The Apostle Paul challenges us at Ephesians 4:1 with these words, “I, therefore, the prisoner of the Lord, beseech you to walk worthy of the calling with which you were called…” I would echo his challenge by asking you to serve the people of sport with passion, energy, wisdom, and full commitment. That is service worthy of the calling with which we were called. Anything less is not worthy of Christ Jesus. When I can no longer do that, I will gladly walk away.

Friday, July 7, 2017

Restore


Restore. According to the dictionary, to restore is: re·store – to bring back (a previous right, practice, custom, or situation); reinstate.
To return (someone or something) to a former condition, place, or position. What is there about you that needs to be restored? What about you is broken and needs to be returned to a former condition, place, or position?
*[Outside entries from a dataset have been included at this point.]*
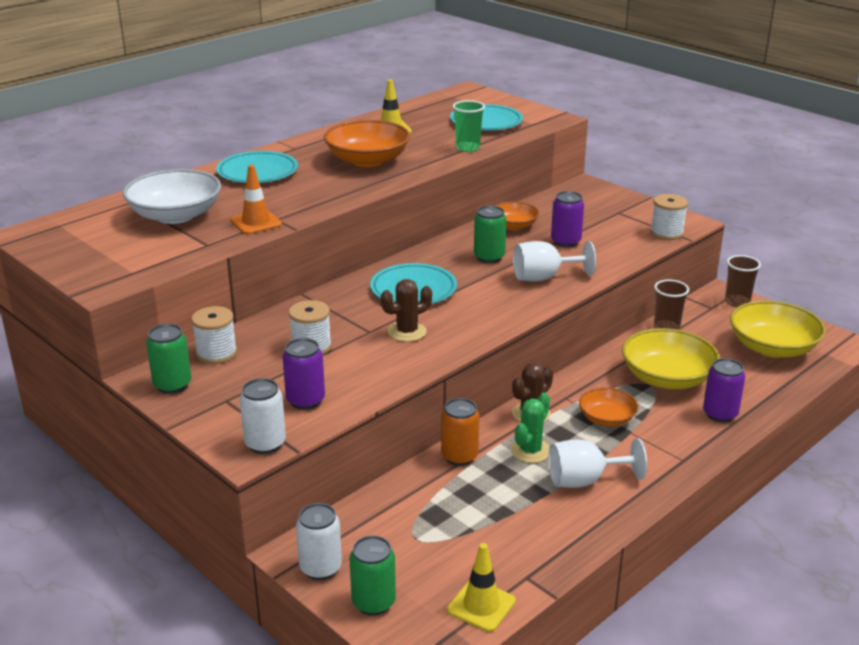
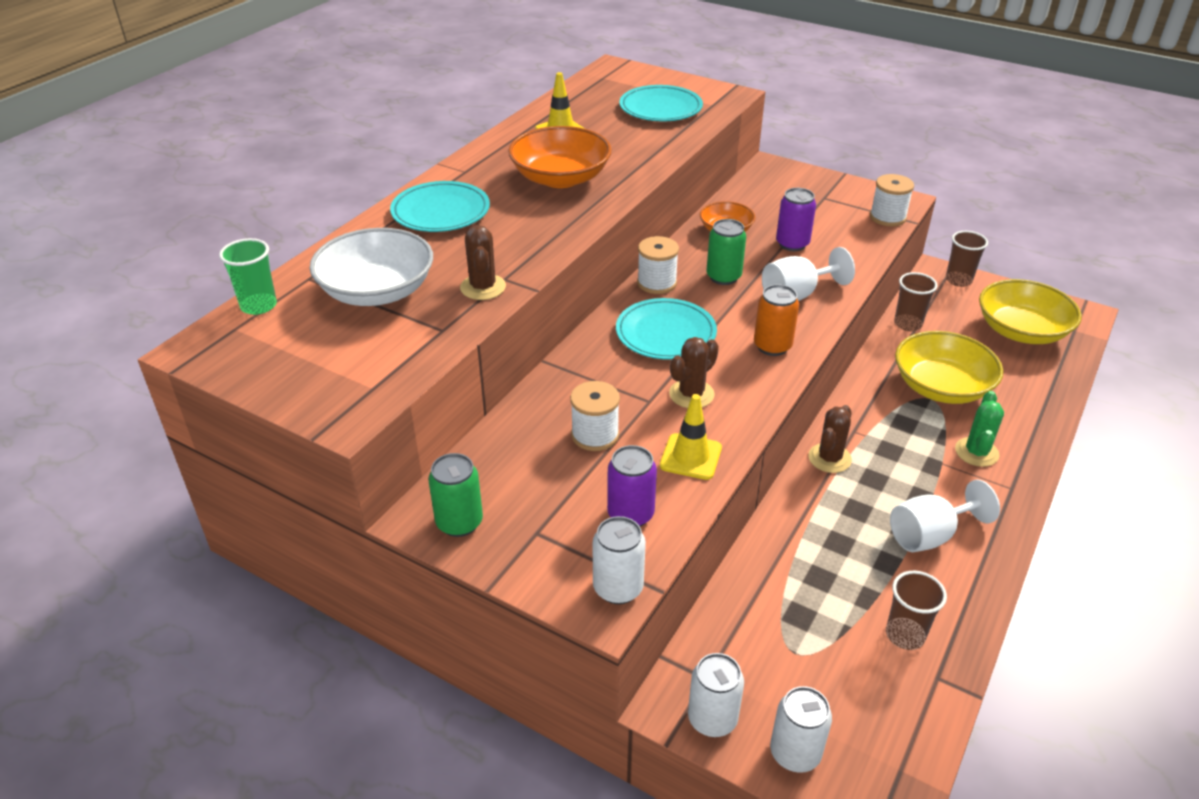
camera: 15 degrees left, 10 degrees up
white spool [191,306,237,364] -> white spool moved to [637,236,679,294]
orange traffic cone [230,165,282,235] -> brown cactus [460,225,506,300]
green can [350,535,396,615] -> white can [770,686,832,773]
orange can [441,398,479,466] -> orange can moved to [754,284,799,356]
yellow traffic cone [447,543,516,632] -> yellow traffic cone moved to [660,394,722,480]
green cup [453,100,485,152] -> green cup moved to [219,238,277,315]
green cactus [510,392,550,463] -> green cactus moved to [955,391,1004,467]
orange bowl [579,387,638,427] -> none
purple can [703,358,745,423] -> none
none -> brown cup [886,571,947,650]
Across twenty-three years of serving in this role, I have been occasionally broken in various ways. I am often in need of restoration. Relationships get strained and need to be restored, more often than we would like. At sixty-one years of age, I need some occasional physical restoration. I find that my attitude is often a little sideways and needs restoration. How I think about particular issues, people, or groups often needs to be restored.

Regardless of the nature or the degree of your brokenness, find a way to be restored. There are certainly a number of ways to be restored, and I have listed some of the ways I have found to be most effective. These are often a little radical, but they are also very effective.

1.   Rest. Brokenness and pain is often the result of fatigue, sleep deprivation, and the loss of margin in our lives. Take some time off, rest, and be restored.
2.   Repent. Some of our brokenness is simply due to willful sin and foolish patterns of lifestyle. Repent. Change direction. Stop it. Be restored.
3.   Confess. Agree with God, and with trusted friends, that your brokenness is sin, and receive God’s forgiveness. Read I John 1:9 again, and again. Be restored.
4.   Ask forgiveness. The path to restoring relationships is to ask forgiveness and to extend it to others. Find a way to express your heart, bury your pride, and be restored.
5.   Resign. My brokenness is often because I’m overcommitted and serving outside my giftedness and calling. Yours could be as well. Resign from such roles and be restored.
6.   Refocus. As our brokenness dissipates and our vision clears, we are better able to focus on our calling from God, our giftedness, our strengths and weaknesses. This process of restoration enables us to refocus on wise and God-honoring goals. Refocus and be restored.

These ideas may seem really simple, and they are. Broken people don’t need complexity, they need a simple plan to be restored. Please take the time to appropriate one or more of these strategies and be restored. Those who care about you, those who work with you, those whom you serve; we all need you at your best. Restore.